Media coverage of mental health and suicide has come a long way over the last few years however, on this occasion; many newspapers got it badly wrong. In Britain, some journalists went too far and breached the Editors’ Code, the ethical standard on press reporting that states that “when reporting suicide, care should be taken to avoid excessive detail about the method used.”
Many of the tabloids and online reports gave unnecessary detail. Part of the reason is that the U.S. police spokesperson put into the public domain far more detail than would be the norm in the UK, Australia or New Zealand.
When explicit descriptions which illustrate the method used are put in the public domain we know that this can have devastating consequences and lead to acts of imitation. There have been many research studies presenting evidence for this and the tragic events in Bridgend should have been a valuable lesson for the media in the need for safe reporting.

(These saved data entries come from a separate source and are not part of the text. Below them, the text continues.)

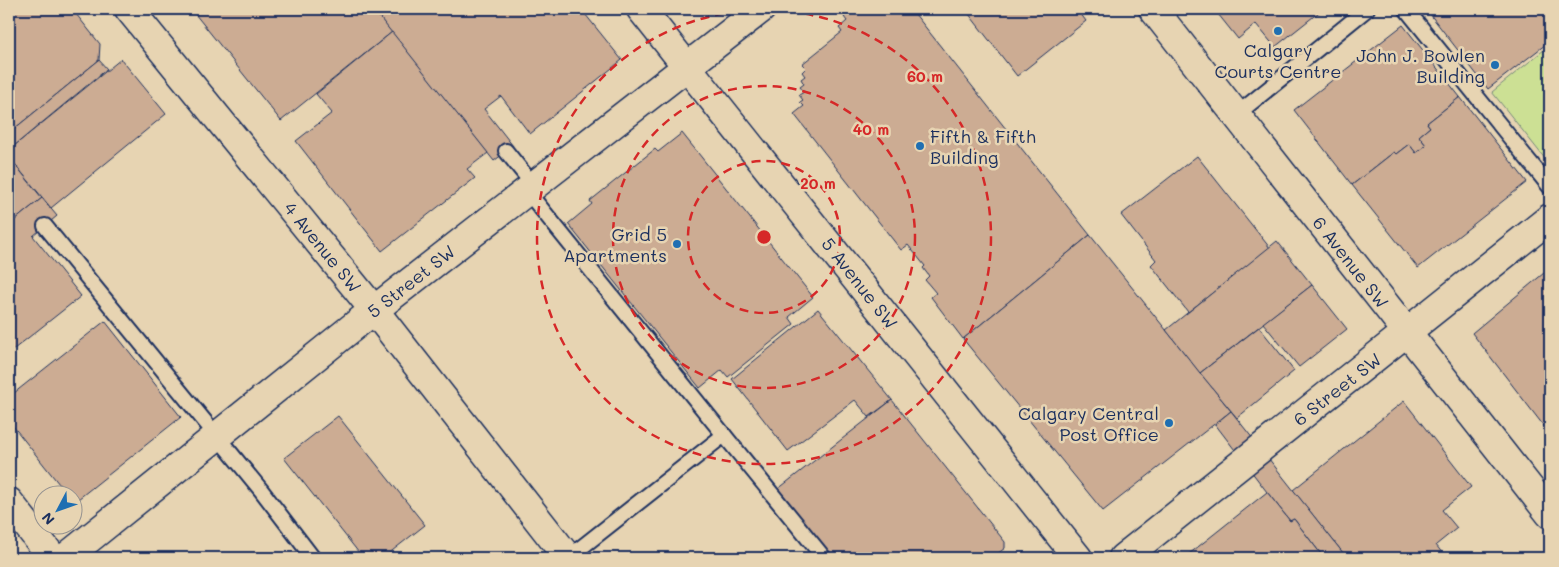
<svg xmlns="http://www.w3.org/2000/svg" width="1559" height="567" viewBox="0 0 1559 567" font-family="Mali,sans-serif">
<rect width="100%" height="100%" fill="#e7d4b2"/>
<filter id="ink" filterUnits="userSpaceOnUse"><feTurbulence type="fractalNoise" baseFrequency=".02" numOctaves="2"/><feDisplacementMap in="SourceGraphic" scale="10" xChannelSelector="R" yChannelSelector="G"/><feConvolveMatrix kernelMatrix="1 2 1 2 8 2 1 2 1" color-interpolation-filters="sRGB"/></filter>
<g filter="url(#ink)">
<path fill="#cce094" stroke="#748879" d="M1550 45V165L1492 92Z"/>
<g fill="#ccac93" stroke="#1b2f5e">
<path d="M9 9H72L100 44 99 60 9 133Z"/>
<path d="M191 9H373L392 32 281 121Z"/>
<path d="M373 9H581L622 60 530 134 501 96 484 109 513 146 494 161Z"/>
<path d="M852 9H911L1090 235 963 339 931 297 936 293 925 280 929 276 923 268 925 266 908 245 901 250 794 114 804 106 800 102 803 100 799 95 804 92 800 87 804 84 801 79 805 76 802 72 806 68 802 64 842 32 839 28 847 21 844 17Z"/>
<path d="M965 9H1077L1086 21 1017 76Z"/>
<path d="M1214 9H1323L1275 47 1256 24 1238 39Z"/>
<path d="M1426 9H1550V41L1488 89Z"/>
<path d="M1403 25 1460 97 1427 123 1430 127 1419 136 1426 145 1416 153 1409 144 1396 154 1394 152 1352 185 1294 110Z"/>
<path d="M392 32 488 153 467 169 475 178 382 251 296 141 332 113 316 94Z"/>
<path d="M121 59 166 114 51 208 9 157V150Z"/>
<path d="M99 60 107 69 9 150V133Z"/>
<path d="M1460 97 1527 182 1418 268 1352 185 1394 152 1396 154 1409 144 1416 153 1426 145 1419 136 1430 127 1427 123Z"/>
<path d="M682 133 813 297 789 317 794 324 728 377 722 370 700 388 568 224 592 204 590 201 655 149 658 152Z"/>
<path d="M1197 156 1270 248 1188 312 1151 265 1156 260 1121 215Z"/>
<path d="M9 157 42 198 9 225Z"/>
<path d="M42 198 57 216 33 236 81 296 9 353V225Z"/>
<path d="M1090 235 1231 411 1103 511 963 339Z"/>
<path d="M1277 241 1312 285 1200 373 1166 330Z"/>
<path d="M1550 268V434L1472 333Z"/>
<path d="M1312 285 1347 329 1299 367 1263 323Z"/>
<path d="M818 309 892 400 869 417 855 400 788 451 732 379Z"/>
<path d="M105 321 181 417 73 503 72 494H67L9 421V397Z"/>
<path d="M1259 327 1294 371 1237 418 1200 373Z"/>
<path d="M892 400 1005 542V548L992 558H826L773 493Z"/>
<path d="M1404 401 1471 487 1442 510 1457 528 1436 545 1446 558H1347L1293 490Z"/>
<path d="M1231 411 1347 558H1324L1294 519 1290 521 1267 492 1215 424Z"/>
<path d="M338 416 425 525 383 558H363L284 458Z"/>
<path d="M1267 492 1290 521 1294 519 1324 558H1184Z"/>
</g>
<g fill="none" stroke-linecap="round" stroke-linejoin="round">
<defs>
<g id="service">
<path d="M1406 9 1550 187"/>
<path d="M1236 115 1367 9"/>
<path d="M506 151 534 186"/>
<path d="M527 191 724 435"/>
<path d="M45 226 261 490 313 558"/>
<path d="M568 558 724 435 824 558"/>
</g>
<g id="tertiary">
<path d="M9 502 53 558"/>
<path d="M65 558 374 310"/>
<path d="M1123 558 1550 218"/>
</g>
<g id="secondary">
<path d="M129 9 374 310 568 558"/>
<path d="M641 9 1078 558"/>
<path d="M1153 9 1550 514"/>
<path d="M374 310 761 9"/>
</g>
</defs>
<use href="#service" stroke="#1b2f5e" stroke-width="18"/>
<use href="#tertiary" stroke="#1b2f5e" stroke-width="31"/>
<use href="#secondary" stroke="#1b2f5e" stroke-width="31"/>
<use href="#service" stroke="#e7d4b2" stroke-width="14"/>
<use href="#tertiary" stroke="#e7d4b2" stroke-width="28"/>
<use href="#secondary" stroke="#e7d4b2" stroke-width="28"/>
</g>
</g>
<g fill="none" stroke="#d62828" stroke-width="2.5" stroke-dasharray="9 6">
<circle cx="764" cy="237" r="76"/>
<circle cx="764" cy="237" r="151"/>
<circle cx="764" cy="237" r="227"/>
</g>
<g fill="#1f6fb2" stroke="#e7d4b2" stroke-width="2">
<circle cx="1278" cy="31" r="5"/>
<circle cx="1495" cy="65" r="5"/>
<circle cx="920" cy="146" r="5"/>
<circle cx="677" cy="244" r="5"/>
<circle cx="1169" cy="423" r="5"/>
</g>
<g text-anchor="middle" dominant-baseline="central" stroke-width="5" stroke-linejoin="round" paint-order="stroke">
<g font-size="18" fill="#1b2f5e" stroke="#e7d4b2" text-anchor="end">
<text x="1278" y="50" text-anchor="middle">Calgary<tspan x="1278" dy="21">Courts Centre</tspan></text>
<text x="1485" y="55">John J. Bowlen<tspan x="1485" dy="21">Building</tspan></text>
<text x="930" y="136" text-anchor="start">Fifth &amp; Fifth<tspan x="930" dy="21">Building</tspan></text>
<text x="667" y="234">Grid 5<tspan x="667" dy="21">Apartments</tspan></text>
<text x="1159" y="413">Calgary Central<tspan x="1159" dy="21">Post Office</tspan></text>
</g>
<g font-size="18" fill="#1b2f5e" stroke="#e7d4b2">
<text transform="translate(323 247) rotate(51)">4 Avenue SW</text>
<text transform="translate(1351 262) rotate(52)">6 Avenue SW</text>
<text transform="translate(411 281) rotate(-38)">5 Street SW</text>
<text transform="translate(860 283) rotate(52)">5 Avenue SW</text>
<text transform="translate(1337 389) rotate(-38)">6 Street SW</text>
</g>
</g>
<circle cx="764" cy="237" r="8" fill="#d62828" stroke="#e7d4b2" stroke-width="2.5"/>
<g font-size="15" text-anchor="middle" font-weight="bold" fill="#d62828" stroke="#e7d4b2" stroke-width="5" stroke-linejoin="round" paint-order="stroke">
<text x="925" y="82">60 m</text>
<text x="871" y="135">40 m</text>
<text x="818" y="189">20 m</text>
</g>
<rect width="1559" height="567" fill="none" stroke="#e7d4b2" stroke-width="30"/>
<rect x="15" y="15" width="1529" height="537" fill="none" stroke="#1b2f5e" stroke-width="2" filter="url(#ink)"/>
<g transform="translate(58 510) rotate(229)"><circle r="24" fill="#e7d4b2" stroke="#959290"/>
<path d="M0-4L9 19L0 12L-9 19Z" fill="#1f6fb2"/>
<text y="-8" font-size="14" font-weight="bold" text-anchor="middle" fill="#1b2f5e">N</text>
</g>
</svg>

When a media report describes clear details of unusual methods of suicide and essentially gives a “how to” guide – the danger is it can make suicide seem like a more accessible action to take.
The media also oversimplified the reasons Williams took his own life – for example highlighting money problems – when we know that there is no one reason people choose to take their lives. The reasons are varied and complex.

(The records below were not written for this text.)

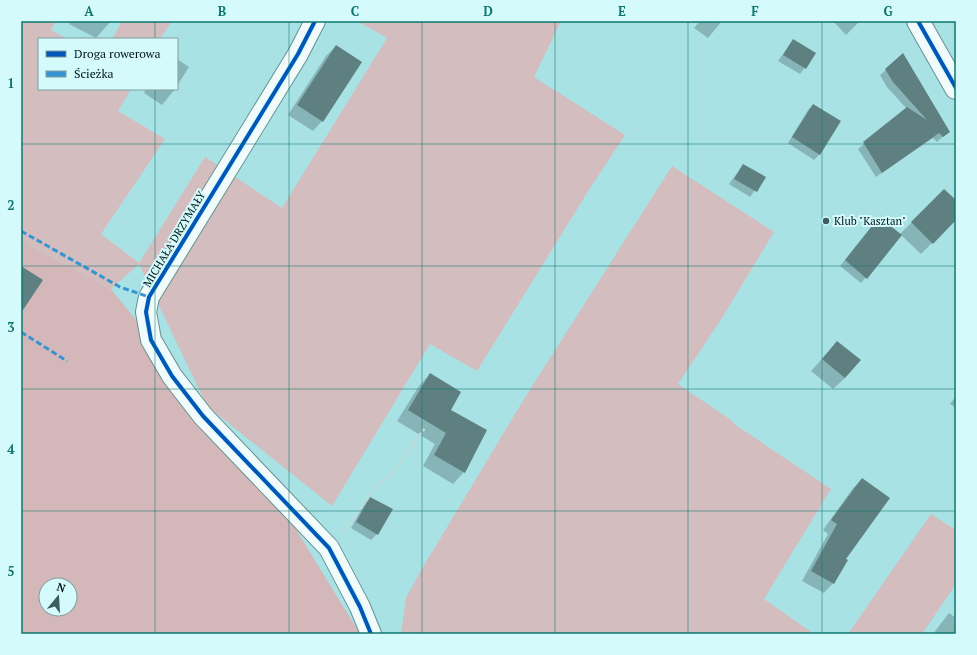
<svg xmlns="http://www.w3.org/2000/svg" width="977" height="655" font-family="'PT Serif',serif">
	<rect width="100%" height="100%" fill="#a9e2e5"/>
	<g fill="#d3bdbe">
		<polygon points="21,21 56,21 51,30 67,39 39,39 39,89 131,89 118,111 165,139 101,234 139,263 205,157 282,208 387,38 357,21 561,21 534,77 625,135 587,193 477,371 430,344 332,506 207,406 139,264 111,289 21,241"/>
		<polygon points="122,21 172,21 160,39 112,39"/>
		<polygon points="672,166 774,232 722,318 678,384 731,420 737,426 831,489 764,599 814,634 401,634 406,598 420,572 524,399"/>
		<polygon points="931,514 956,530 956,584 922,634 848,634"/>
	</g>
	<path fill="#d4b8b9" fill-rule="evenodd" d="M21,241l90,48 161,201 88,144h-339zM46,585h24v24h-24z"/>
	<g fill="#0003">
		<polygon points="71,21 111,21 96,38 69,24"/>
		<polygon points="700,21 722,21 708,38 694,28"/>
		<polygon points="833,21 860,21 846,35"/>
		<polygon points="793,40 815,54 800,74 778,61"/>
		<polygon points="336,46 322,121 313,131 288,115 326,56"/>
		<polygon points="177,59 189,67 177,86"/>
		<polygon points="886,70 948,132 937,142 933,138 876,177 858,149 907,109 887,87 880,75"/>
		<polygon points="146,89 175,89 162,105 144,93"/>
		<polygon points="813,105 820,154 814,160 788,143 808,110"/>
		<polygon points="743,165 764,178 750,197 729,184"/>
		<polygon points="944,190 956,202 956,219 921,254 901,235 861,283 840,266 879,218 900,234"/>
		<polygon points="837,342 845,378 833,389 811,371"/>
		<polygon points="430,374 450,410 464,472 453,484 423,466 435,444 397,421 419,386"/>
		<polygon points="956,396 956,408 950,404"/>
		<polygon points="862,479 844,559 833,583 824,593 802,581 828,534 823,530 853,488"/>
		<polygon points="371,498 377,534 371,540 351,528 365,503"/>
		<polygon points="949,613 956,618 956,634 933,634"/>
	</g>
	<g fill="#5f8080">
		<polygon points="793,39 816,53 806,69 783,55"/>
		<polygon points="336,45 362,62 323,122 297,105"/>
		<polygon points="903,53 950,132 943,137 939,133 882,173 863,142 907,107 927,120 893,82 885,69"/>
		<polygon points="813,104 841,121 820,155 792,137"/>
		<polygon points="743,164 766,177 757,192 734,179"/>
		<polygon points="944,189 956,200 956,220 933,244 911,222"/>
		<polygon points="879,217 902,235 867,279 845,260"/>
		<polygon points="21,266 43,280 21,313"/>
		<polygon points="837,341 861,360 845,378 822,359"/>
		<polygon points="430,373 461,392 451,410 487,430 465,473 434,455 446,433 408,410"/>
		<polygon points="862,478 890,498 846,559 848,560 834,584 811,571 837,524 831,520"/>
		<polygon points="370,497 393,509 378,535 356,522"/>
	</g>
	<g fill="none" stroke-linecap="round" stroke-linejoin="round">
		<g stroke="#659192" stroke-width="22">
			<polyline id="street" points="315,21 298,54 149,297 146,312 151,340 172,376 203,416 329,548 360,607 371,634"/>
		</g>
		<g stroke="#659192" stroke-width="24">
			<polyline id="secondary" points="918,21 956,88"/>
		</g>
		<polyline stroke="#c6d8d8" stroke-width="2.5" stroke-dasharray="3 2" stroke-linecap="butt" points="342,532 353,520 376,486 393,473 425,428"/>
		<use href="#street" stroke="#f2fbfb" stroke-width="20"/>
		<use href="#secondary" stroke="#f2fbfb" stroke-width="22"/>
		<g stroke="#3693d4" stroke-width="3" stroke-dasharray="6 3" stroke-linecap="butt">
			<polyline points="21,231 120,287 149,297"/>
			<polyline points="21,332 67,361"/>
		</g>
		<g stroke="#d4fafc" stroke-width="6">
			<g id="cycleway">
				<polyline points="315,21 298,54 149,297 146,312 151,340 172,376 203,416 329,548 360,607 371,634"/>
				<polyline points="918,21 956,88"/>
			</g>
		</g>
		<use href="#cycleway" stroke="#0057b8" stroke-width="4"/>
	</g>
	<path fill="none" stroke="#0f766e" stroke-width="1" stroke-opacity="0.55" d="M155,21v18M289,21v613M422,21v613M555,21v613M688,21v613M822,21v613M155,89v545M21,144h935M21,266h935M21,389h935M21,511h935"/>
	<circle fill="#3c5d5f" stroke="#d4fafc" stroke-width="1.5" cx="826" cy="221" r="4"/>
	<g text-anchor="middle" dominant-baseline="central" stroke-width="4" stroke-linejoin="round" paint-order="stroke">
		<g font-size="11" fill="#011517" stroke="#d4fafc" text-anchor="start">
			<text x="834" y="221">Klub "Kasztan"</text>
		</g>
		<g font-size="11" fill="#011517" stroke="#d4fafc">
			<text transform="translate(174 239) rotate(-59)">MICHAŁA DRZYMAŁY</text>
		</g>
	</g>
	<rect width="977" height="655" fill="none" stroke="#d4fafc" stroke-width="44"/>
	<rect x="38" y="38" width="140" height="52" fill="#d4fafc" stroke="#809ea0"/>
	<rect x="46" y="51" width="20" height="6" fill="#0057b8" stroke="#809ea0"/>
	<text x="74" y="58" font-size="12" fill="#011517">Droga rowerowa</text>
	<rect x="46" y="71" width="20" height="6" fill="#3693d4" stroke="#809ea0"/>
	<text x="74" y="78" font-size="12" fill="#011517">Ścieżka</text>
	<g transform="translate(58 597) rotate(18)"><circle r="19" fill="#d4fafc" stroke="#809ea0"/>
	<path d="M0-3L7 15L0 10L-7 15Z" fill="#3c5d5f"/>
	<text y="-6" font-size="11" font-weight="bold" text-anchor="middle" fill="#011517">N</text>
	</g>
	<rect x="22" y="22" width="933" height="611" fill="none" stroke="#0f766e" stroke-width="1.5"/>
	<g font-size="13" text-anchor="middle" font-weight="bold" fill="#0f766e">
		<text x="89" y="16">A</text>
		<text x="222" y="16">B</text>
		<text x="355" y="16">C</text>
		<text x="488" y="16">D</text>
		<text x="622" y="16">E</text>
		<text x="755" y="16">F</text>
		<text x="888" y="16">G</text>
		<text x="11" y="88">1</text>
		<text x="11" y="210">2</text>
		<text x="11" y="332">3</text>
		<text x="11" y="454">4</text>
		<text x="11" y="576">5</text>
	</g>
</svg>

Concerning too is the effect that wall-to-wall media coverage about a celebrity suicide can have on the public. However unintentionally, it can appear to glamorize and romanticize the incident. One of the most well documented examples of the copycat effect of a celebrity suicide was that of Marilyn Monroe. During the month of her suicide in August 1962 there were an additional 303 suicides, an increase of 12%.
Suicide is a sensitive and complicated subject which affects a huge number of people. This is why, when news of Robin Williams’ death first broke, we issued a briefing to all newsdesks which provided advice on how to report suicide in a sensitive, and responsible, way.
We followed it up with a second briefing the next afternoon. We urged journalists to consult Samaritans media guidelines, this resource has been produced in conjunction with journalists and has been welcomed by editors.
While we appreciate journalists have a hugely difficult task presenting breaking news to readers quickly and concisely against increasingly tight deadlines, accuracy and sensitivity cannot take a back seat. When journalists are writing pieces they should always consider the impact that the tone, content, prominence and imagery of their story will have on their audience.
I have been asked a lot over the last few days why certain aspects of a death by suicide should not be reported. In short it’s to keep people, who may be struggling with their mental health, safe. We know that around 6,000 people take their own life every year in the UK, and thousands more will attempt suicide, seriously contemplate it and battle mental health problems.
When done correctly, media coverage can be incredibly powerful in helping people to seek support and advice. It can also contribute towards changing public attitudes towards mental health problems and reducing the stigma that sadly still exists.
We are hopeful that there is willingness in the media industry to listen and act on the concerns raised by the mental health charities, experts and their own audiences. Social media is giving readers a voice like never before and editors now know quickly when they are out of step with the public mood. We believe we can work collaboratively with the media to make mental health and suicide reporting safe.
The views expressed in this commentary are solely the author’s.